Lawsuit Avoidance

According to John Davenport, M.D., J.D., Chair of the family medicine department and an attorney and risk manager at Kaiser Permanente Orange County in Irvine, Calif., the typical family physician can expect to be sued about once every seven to 10 years. And the reasons for these lawsuits are endless. So what can you do to protect yourself? According to the American Academy of Family Physicians you must develop a risk-management style of practice involving the four Cs: compassion, communication, competence and charting.

Compassion

Billing practices say a lot about your level of compassion. It goes without saying that health care costs can place a tremendous burden on families and physician and hospital collection practices can exacerbate those pressures. Contrary to popular myths about bankruptcy abuse, and according to actual statistics published by the federal courts which were summarized in a joint report published in 2005 by Harvard Law School and Harvard Medical School, one half of all bankruptcy filings in the US resulted from catastrophic medical bills.

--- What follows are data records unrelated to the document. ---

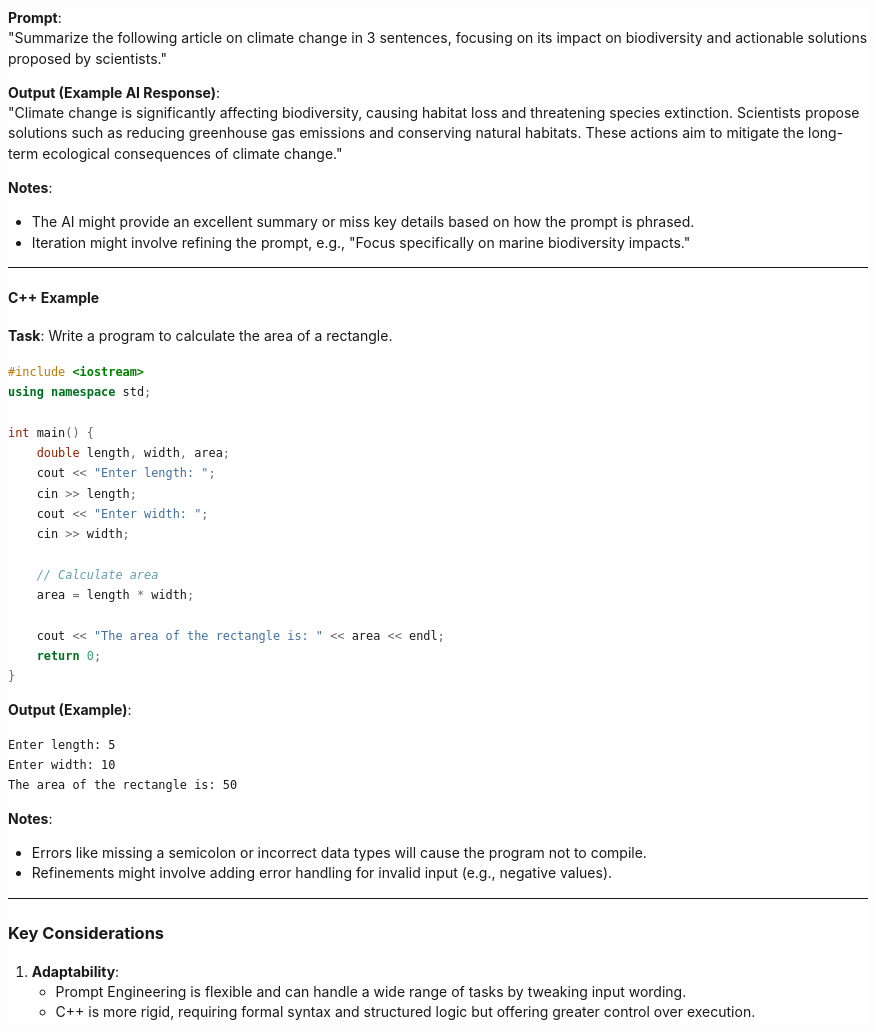 **Prompt**:  
"Summarize the following article on climate change in 3 sentences, focusing on its impact on biodiversity and actionable solutions proposed by scientists."

**Output (Example AI Response)**:  
"Climate change is significantly affecting biodiversity, causing habitat loss and threatening species extinction. Scientists propose solutions such as reducing greenhouse gas emissions and conserving natural habitats. These actions aim to mitigate the long-term ecological consequences of climate change."

**Notes**:
- The AI might provide an excellent summary or miss key details based on how the prompt is phrased.
- Iteration might involve refining the prompt, e.g., "Focus specifically on marine biodiversity impacts."

---

#### **C++ Example**
**Task**: Write a program to calculate the area of a rectangle.

```cpp
#include <iostream>
using namespace std;

int main() {
    double length, width, area;
    cout << "Enter length: ";
    cin >> length;
    cout << "Enter width: ";
    cin >> width;

    // Calculate area
    area = length * width;

    cout << "The area of the rectangle is: " << area << endl;
    return 0;
}
```

**Output (Example)**:
```
Enter length: 5
Enter width: 10
The area of the rectangle is: 50
```

**Notes**:
- Errors like missing a semicolon or incorrect data types will cause the program not to compile.
- Refinements might involve adding error handling for invalid input (e.g., negative values).

---

### **Key Considerations**

1. **Adaptability**:
   - Prompt Engineering is flexible and can handle a wide range of tasks by tweaking input wording.
   - C++ is more rigid, requiring formal syntax and structured logic but offering greater control over execution.
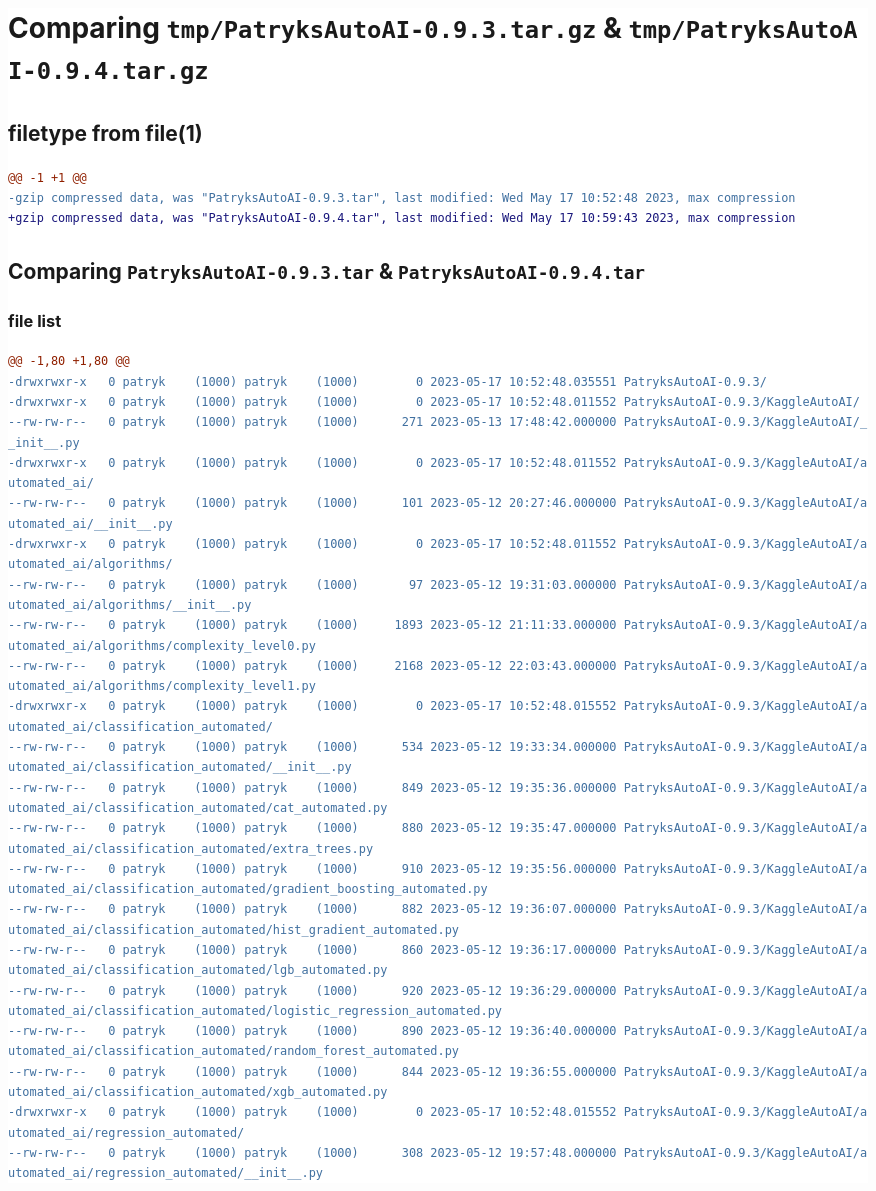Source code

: # Comparing `tmp/PatryksAutoAI-0.9.3.tar.gz` & `tmp/PatryksAutoAI-0.9.4.tar.gz`

## filetype from file(1)

```diff
@@ -1 +1 @@
-gzip compressed data, was "PatryksAutoAI-0.9.3.tar", last modified: Wed May 17 10:52:48 2023, max compression
+gzip compressed data, was "PatryksAutoAI-0.9.4.tar", last modified: Wed May 17 10:59:43 2023, max compression
```

## Comparing `PatryksAutoAI-0.9.3.tar` & `PatryksAutoAI-0.9.4.tar`

### file list

```diff
@@ -1,80 +1,80 @@
-drwxrwxr-x   0 patryk    (1000) patryk    (1000)        0 2023-05-17 10:52:48.035551 PatryksAutoAI-0.9.3/
-drwxrwxr-x   0 patryk    (1000) patryk    (1000)        0 2023-05-17 10:52:48.011552 PatryksAutoAI-0.9.3/KaggleAutoAI/
--rw-rw-r--   0 patryk    (1000) patryk    (1000)      271 2023-05-13 17:48:42.000000 PatryksAutoAI-0.9.3/KaggleAutoAI/__init__.py
-drwxrwxr-x   0 patryk    (1000) patryk    (1000)        0 2023-05-17 10:52:48.011552 PatryksAutoAI-0.9.3/KaggleAutoAI/automated_ai/
--rw-rw-r--   0 patryk    (1000) patryk    (1000)      101 2023-05-12 20:27:46.000000 PatryksAutoAI-0.9.3/KaggleAutoAI/automated_ai/__init__.py
-drwxrwxr-x   0 patryk    (1000) patryk    (1000)        0 2023-05-17 10:52:48.011552 PatryksAutoAI-0.9.3/KaggleAutoAI/automated_ai/algorithms/
--rw-rw-r--   0 patryk    (1000) patryk    (1000)       97 2023-05-12 19:31:03.000000 PatryksAutoAI-0.9.3/KaggleAutoAI/automated_ai/algorithms/__init__.py
--rw-rw-r--   0 patryk    (1000) patryk    (1000)     1893 2023-05-12 21:11:33.000000 PatryksAutoAI-0.9.3/KaggleAutoAI/automated_ai/algorithms/complexity_level0.py
--rw-rw-r--   0 patryk    (1000) patryk    (1000)     2168 2023-05-12 22:03:43.000000 PatryksAutoAI-0.9.3/KaggleAutoAI/automated_ai/algorithms/complexity_level1.py
-drwxrwxr-x   0 patryk    (1000) patryk    (1000)        0 2023-05-17 10:52:48.015552 PatryksAutoAI-0.9.3/KaggleAutoAI/automated_ai/classification_automated/
--rw-rw-r--   0 patryk    (1000) patryk    (1000)      534 2023-05-12 19:33:34.000000 PatryksAutoAI-0.9.3/KaggleAutoAI/automated_ai/classification_automated/__init__.py
--rw-rw-r--   0 patryk    (1000) patryk    (1000)      849 2023-05-12 19:35:36.000000 PatryksAutoAI-0.9.3/KaggleAutoAI/automated_ai/classification_automated/cat_automated.py
--rw-rw-r--   0 patryk    (1000) patryk    (1000)      880 2023-05-12 19:35:47.000000 PatryksAutoAI-0.9.3/KaggleAutoAI/automated_ai/classification_automated/extra_trees.py
--rw-rw-r--   0 patryk    (1000) patryk    (1000)      910 2023-05-12 19:35:56.000000 PatryksAutoAI-0.9.3/KaggleAutoAI/automated_ai/classification_automated/gradient_boosting_automated.py
--rw-rw-r--   0 patryk    (1000) patryk    (1000)      882 2023-05-12 19:36:07.000000 PatryksAutoAI-0.9.3/KaggleAutoAI/automated_ai/classification_automated/hist_gradient_automated.py
--rw-rw-r--   0 patryk    (1000) patryk    (1000)      860 2023-05-12 19:36:17.000000 PatryksAutoAI-0.9.3/KaggleAutoAI/automated_ai/classification_automated/lgb_automated.py
--rw-rw-r--   0 patryk    (1000) patryk    (1000)      920 2023-05-12 19:36:29.000000 PatryksAutoAI-0.9.3/KaggleAutoAI/automated_ai/classification_automated/logistic_regression_automated.py
--rw-rw-r--   0 patryk    (1000) patryk    (1000)      890 2023-05-12 19:36:40.000000 PatryksAutoAI-0.9.3/KaggleAutoAI/automated_ai/classification_automated/random_forest_automated.py
--rw-rw-r--   0 patryk    (1000) patryk    (1000)      844 2023-05-12 19:36:55.000000 PatryksAutoAI-0.9.3/KaggleAutoAI/automated_ai/classification_automated/xgb_automated.py
-drwxrwxr-x   0 patryk    (1000) patryk    (1000)        0 2023-05-17 10:52:48.015552 PatryksAutoAI-0.9.3/KaggleAutoAI/automated_ai/regression_automated/
--rw-rw-r--   0 patryk    (1000) patryk    (1000)      308 2023-05-12 19:57:48.000000 PatryksAutoAI-0.9.3/KaggleAutoAI/automated_ai/regression_automated/__init__.py
```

If a patient is not paying his or her bill it means one of two things, a) the patient cannot afford the bill or b) he or she is not happy with the care they received. A recommended policy is to send three letters. The first letter is a gentle reminder, the second is a little more blunt, and the third informs them you are sending them to a collection agency. This third letter should never be sent without you being aware that the collection action is being taken and without you personally speaking to the patient. Patients that are angry appreciate the chance to be heard and are often more willing to work out payment terms. Health care practitioners, like other professionals, need to be more personally involved and proactive in their billing practices. The patient may not agree with the bill, but they are usually happier that you expressed a willingness to discuss it with them. Happier patients are less likely to sue.

Communication

Be honest and open with communications, not only with your patients and their family members but with colleagues and staff as well. Don’t engage is chart jousting: a nurse writes one observation, a physician notes a conflicting observation, and a consultant offers yet a third observation. Plaintiff’s lawyers love to see this as it can be damaging to your defense. It also makes no sense and makes the practitioners appear unprofessional and incompetent.

Competence

Remembering everything that is needed for the care of every patient is impossible. You can however, improve your competency by using flow sheets, protocols and other tools that help reduce overlooked items. Also, when a patient isn’t recovering as quickly as expected do not be afraid to seek consultation.

Charting

The greatest charting mistake physicians make is writing volumes in some type of attempt to avoid litigation but failing to note what is important. This has to be one of the greatest myths sold to physicians, i.e. that more is good. Instead it is like the rambling witness at trial who likely would have stayed out of jail had he or she simply stuck to the facts. There is no need to write a novel, instead get to the heart of the problem. Be as clear and precise as possible. Other common mistakes are altering records after the fact and making personal comments about the patient. If you need to alter a chart or note, always initial and date the change with some type of explanation as to why the alteration was made. Unexplained alterations in documents are one of the most powerful weapons a plaintiff’s lawyer has; juries will invariably note the problem and hold it against the practitioner making the alteration. Always approach documentation in an honest and thoughtful manner. Be objective and legible.

There is no guaranteed immunity from lawsuits; however, expressing compassion for your patients, developing good communication habits, maintaining clinical competence, and producing accurate charts can go a long way toward reducing liability.